Greet-tings. So what's the T? The T is going to be showing the teeth. Now if you have never animated a lip sync before, it may take you while to get the hang of it but after a while it becomes kind of a habit. You know which mouth to put against which sound and one of the rules of thumb that I like to use is that mouths tend to open very quickly and they tend to close slowly. So when you have a vowel, you tend to open the mouth very quickly, like usually over 2 frames, and then the mouth closes down more slowly.
So for example here, it pops open at E and then it takes a while to get to that T. (Movie: Greetings.) Greet-tings. Another open mouth and then one more closed mouth. So now we have... (Movie: Greetings.) And then you have to find out where exactly that mouth is going to, it actually just kind of close down to a neutral position. So I'm having that close down at around 57 and then you can go through it and just keep doing this for each mouth position.

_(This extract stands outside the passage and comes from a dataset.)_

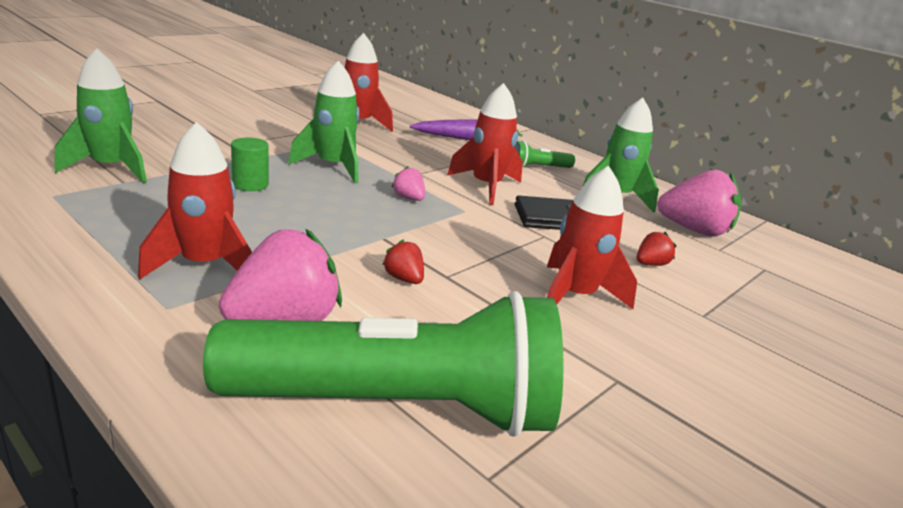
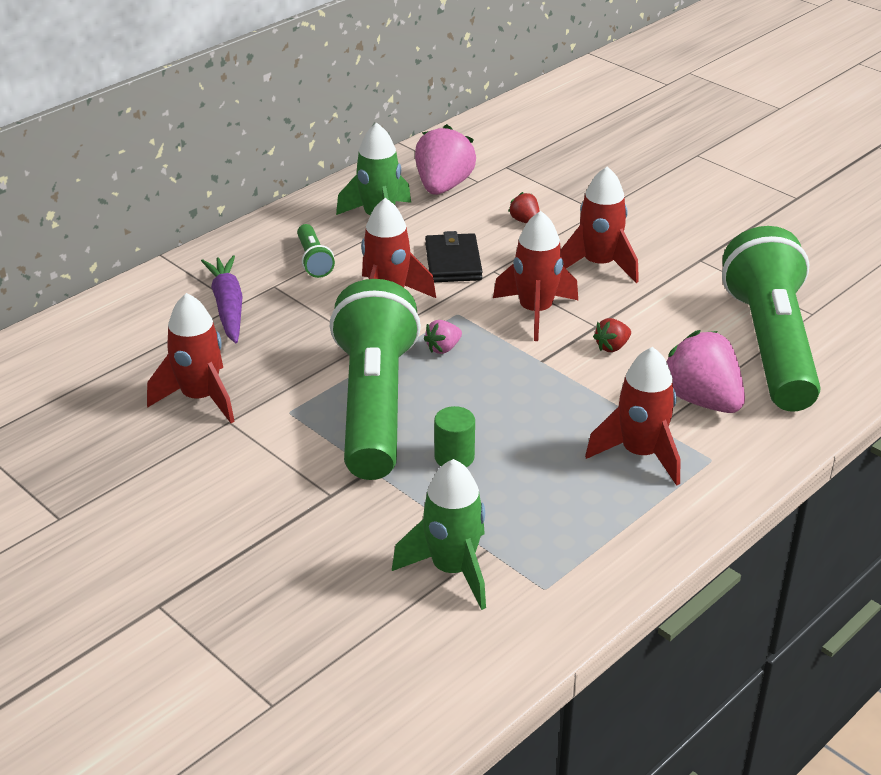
camera: 85 degrees left, 10 degrees up
green rocket [288,60,360,184] -> green flashlight [330,279,421,480]
none -> red rocket [493,211,578,341]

Let's go ahead and play that through. (Movie: Greetings.) Greetings. Now the next one is going to be "and." (Movie: aaaand.) You can hear that "and" so that's going to be an open mouth like that and we just keep going through and we just basically are matching this up to the soundtrack and if we ever want to see how it plays again we can just do the preview. (Movie: Greetings.) And if we want to we can actually do a RAM preview. (Movie: Greetings. And wel-) And that's basically how it works.
So now you have got the basic workflow of this. Now I'm not going to go through the entire soundtrack. I will let you go ahead and do that on your own, but once we get through the mouths then we can go ahead and do the acting and make the character actually move and we'll do that in the next lesson.